--- ASSIGNMENT ---
After finding the line with "[311,119,435,136] VQ-DRAW like" in the entries below, retype exactly each line from there through the line with "(262, 379) none", including that final line.

:::::

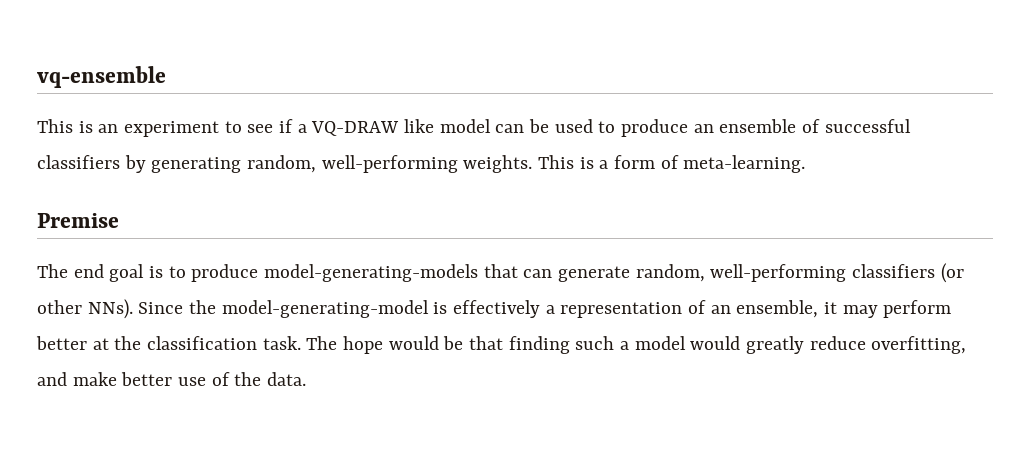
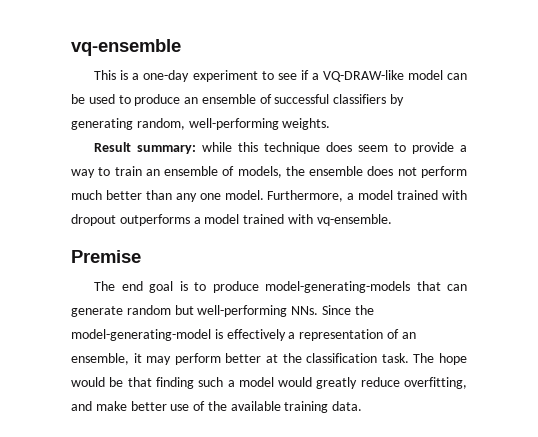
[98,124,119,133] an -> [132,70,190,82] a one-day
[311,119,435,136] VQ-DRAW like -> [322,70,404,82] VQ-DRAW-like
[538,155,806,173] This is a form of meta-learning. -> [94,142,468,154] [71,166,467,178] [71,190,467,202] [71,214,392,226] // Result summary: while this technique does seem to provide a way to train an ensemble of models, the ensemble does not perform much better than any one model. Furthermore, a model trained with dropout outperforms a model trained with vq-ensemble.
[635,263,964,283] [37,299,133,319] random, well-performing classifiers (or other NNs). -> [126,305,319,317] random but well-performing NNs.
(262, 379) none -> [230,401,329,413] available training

:::::

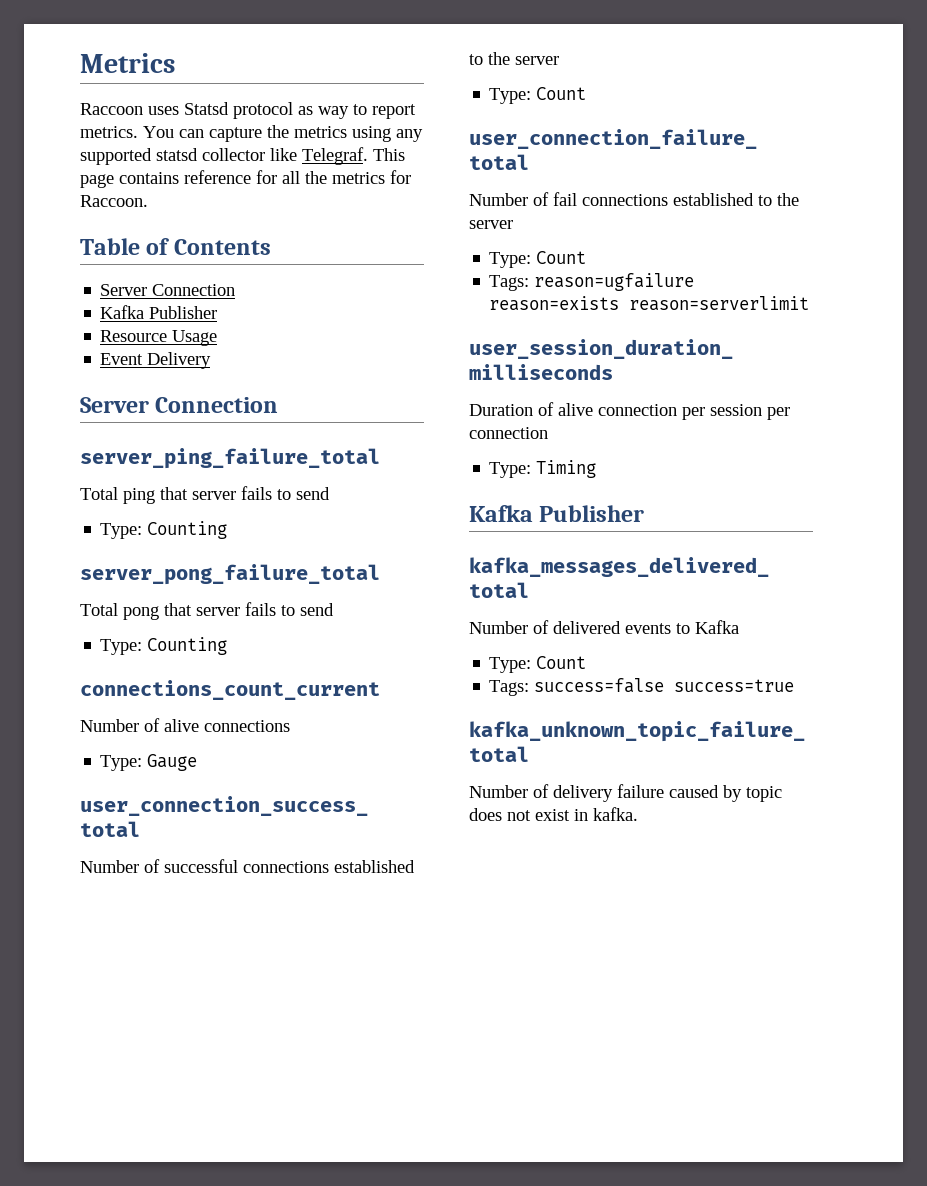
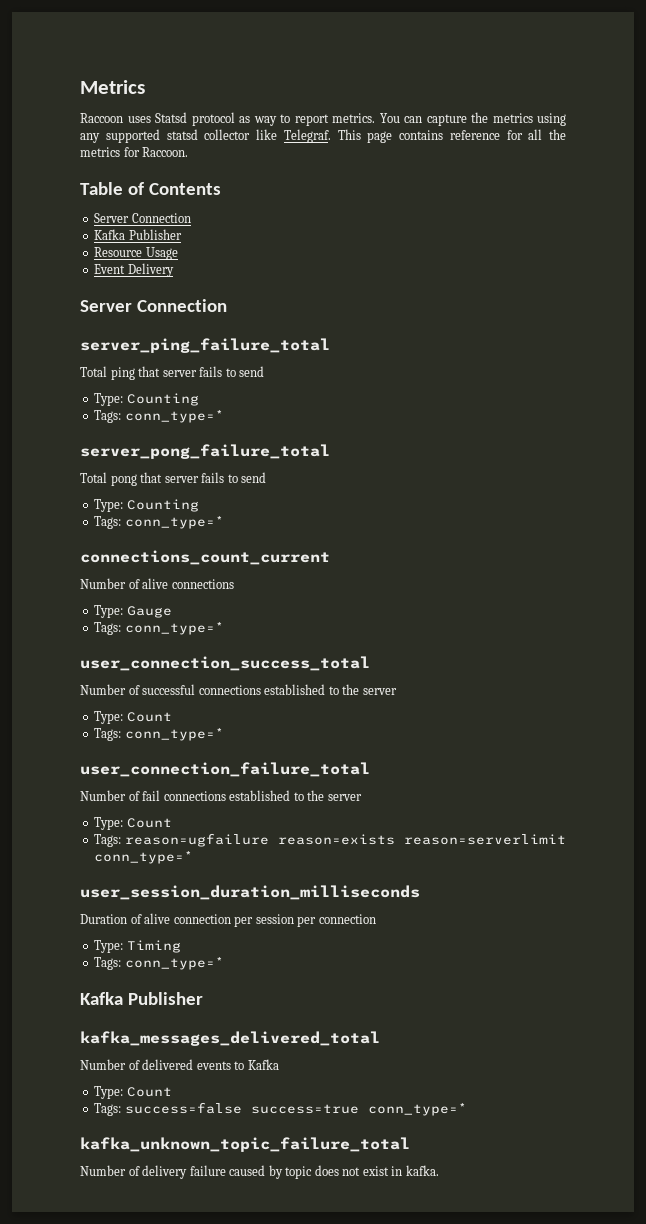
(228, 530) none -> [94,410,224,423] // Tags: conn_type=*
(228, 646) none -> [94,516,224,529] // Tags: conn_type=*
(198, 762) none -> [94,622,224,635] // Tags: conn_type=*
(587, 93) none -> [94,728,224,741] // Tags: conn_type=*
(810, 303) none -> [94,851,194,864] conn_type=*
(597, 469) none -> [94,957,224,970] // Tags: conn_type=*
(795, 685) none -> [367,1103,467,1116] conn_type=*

:::::

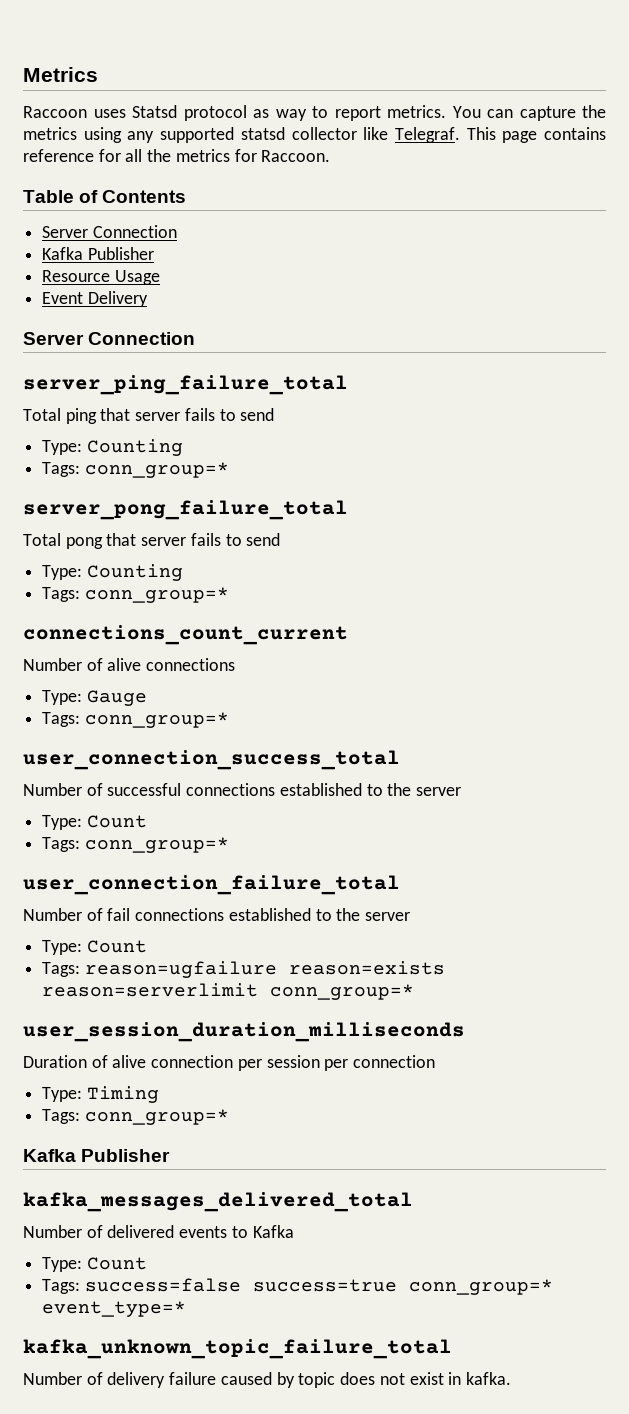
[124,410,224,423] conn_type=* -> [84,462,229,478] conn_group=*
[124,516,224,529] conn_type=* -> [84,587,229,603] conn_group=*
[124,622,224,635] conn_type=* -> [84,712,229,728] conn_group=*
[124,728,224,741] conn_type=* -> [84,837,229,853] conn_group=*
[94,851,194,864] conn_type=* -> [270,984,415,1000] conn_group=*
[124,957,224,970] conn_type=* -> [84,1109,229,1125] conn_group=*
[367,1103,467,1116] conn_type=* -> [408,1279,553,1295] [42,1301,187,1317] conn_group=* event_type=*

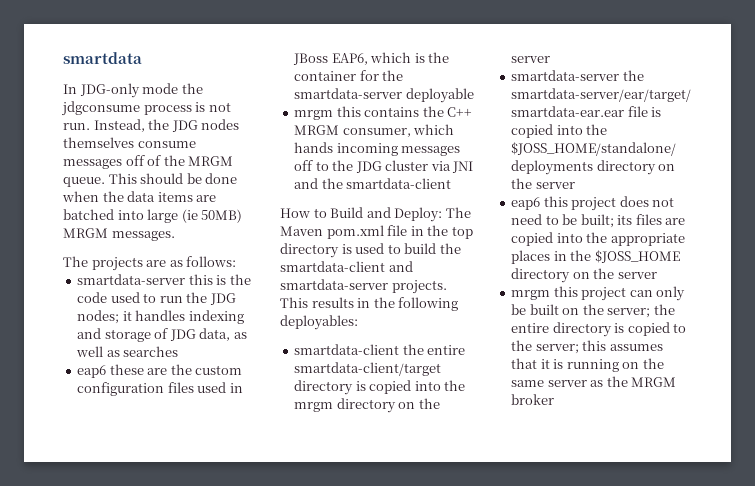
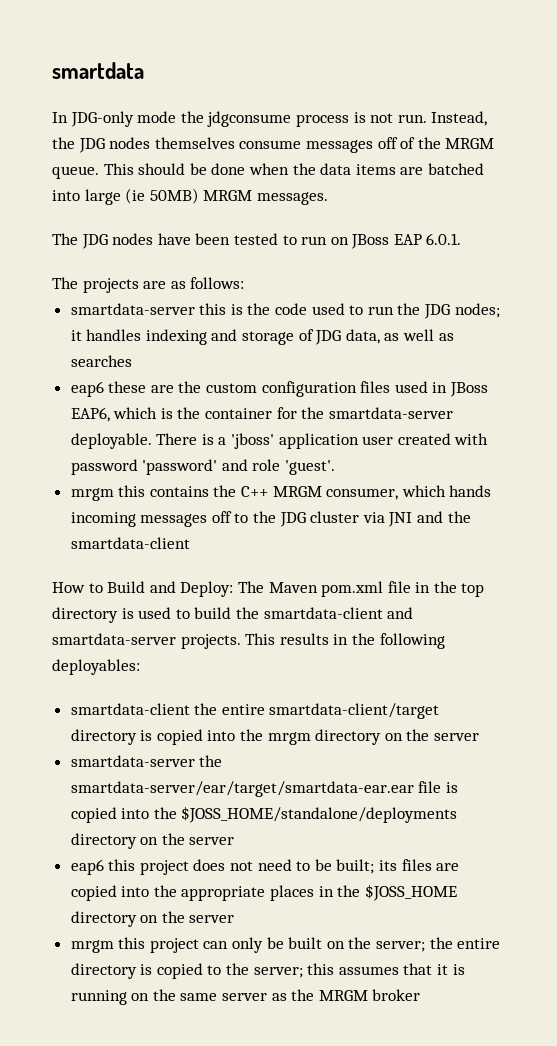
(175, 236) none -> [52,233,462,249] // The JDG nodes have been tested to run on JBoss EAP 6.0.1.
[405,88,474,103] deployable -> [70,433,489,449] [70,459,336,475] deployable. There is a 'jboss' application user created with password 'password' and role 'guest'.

:::::

--- ANSWER SECTION ---
[311,119,435,136] VQ-DRAW like -> [322,70,404,82] VQ-DRAW-like
[538,155,806,173] This is a form of meta-learning. -> [94,142,468,154] [71,166,467,178] [71,190,467,202] [71,214,392,226] // Result summary: while this technique does seem to provide a way to train an ensemble of models, the ensemble does not perform much better than any one model. Furthermore, a model trained with dropout outperforms a model trained with vq-ensemble.
[635,263,964,283] [37,299,133,319] random, well-performing classifiers (or other NNs). -> [126,305,319,317] random but well-performing NNs.
(262, 379) none -> [230,401,329,413] available training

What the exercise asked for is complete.